A Communist lawmaker has proposed banning foreign organizations that provide grants to Russian students to study in the West, a news report said, shortly after comments by President Vladimir Putin suggested such measures may be required to curb the country's brain drain.

Vadim Solovyov, a member of the Communist Party faction in the State Duma and the deputy head of the body's constitutional law committee, attributed a series of space mission accidents in the past few years to the lack of highly trained technology professionals in Russia, and accused Western organizations of ensnaring talented young Russians and forcing them to work overseas, the pro-Kremlin Izvestia daily reported Tuesday.

"We are introducing a bill on banning foundations that, like slave owners, smuggle people out on pirate ships to foreign countries, that carry out activities on taking our talents across the border," Solovyov was quoted as saying.

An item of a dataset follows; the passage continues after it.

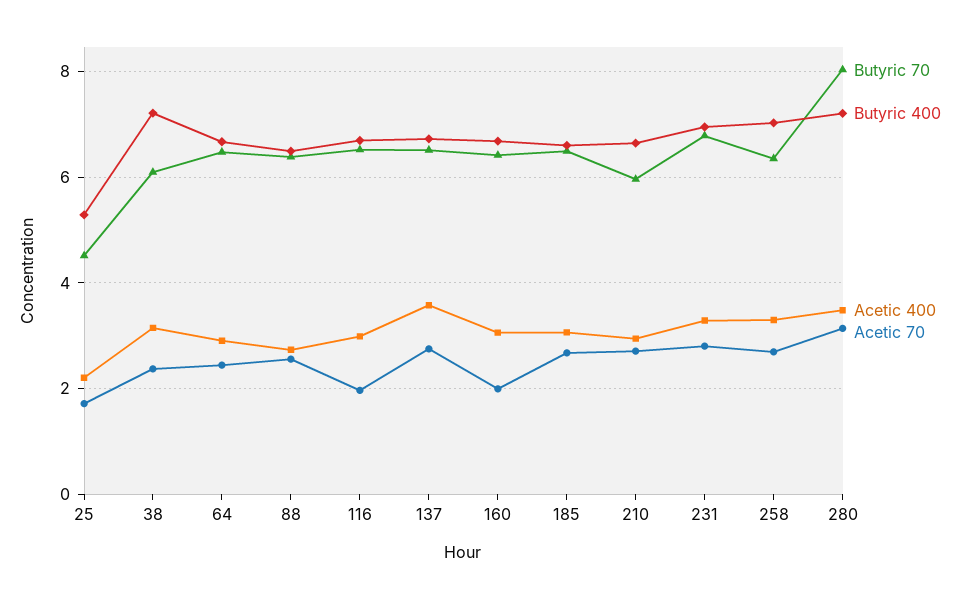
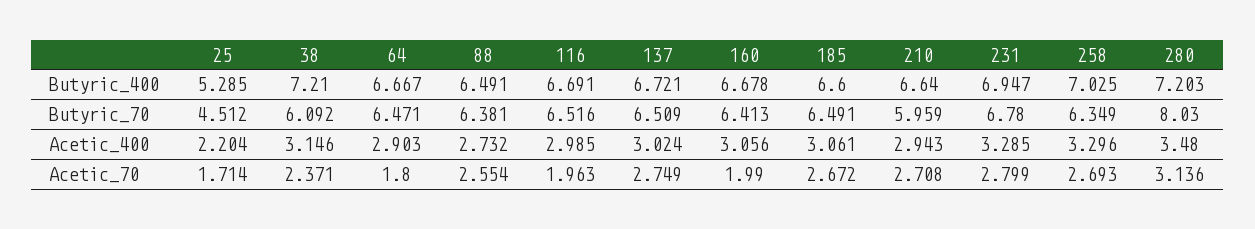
Acetic 70, 64: 2.4 -> 1.8
Acetic 400, 137: 3.6 -> 3.024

"If a country fritters away its future, then such a country will not have a future," he added, Izvestia reported. "This is against our national interests."

The lawmaker's comments come after Putin made similar statements at the Business Russia forum on May 26.

The president responded to attendees' concerns about the future of Russian science and engineering by saying that Russia needed to attract more people to these fields, but then placed the blame for the country's lack of skilled scientists on organizations that fund study abroad.

"Certainly, we need to raise the prestige of engineering professions, there is no getting around that, it's impossible. But today, as you know, we are seeing various funds — God bless them — that take away talented kids to study abroad," he said, according to transcripts released by the Kremlin.

"They look for applicants around colleges, sign little contracts with them — and [take them] there. And few come back. This is also something we should think about — this first preparatory step," Putin said.

Attempts to describe Russians who find educational grants or skilled employment in the West as having supposedly been tricked and enslaved by exploitative contracts have been common in Moscow's rhetoric in recent years. These statements seem to ignore the fact that conditions for Western visas often include the requirement that young people return to their home country after a period of work or study in the West.

The number of people leaving Russia — including skilled professionals such as economists, scientists, journalists and IT specialists — spiked by 40 percent in 2013, the BBC reported.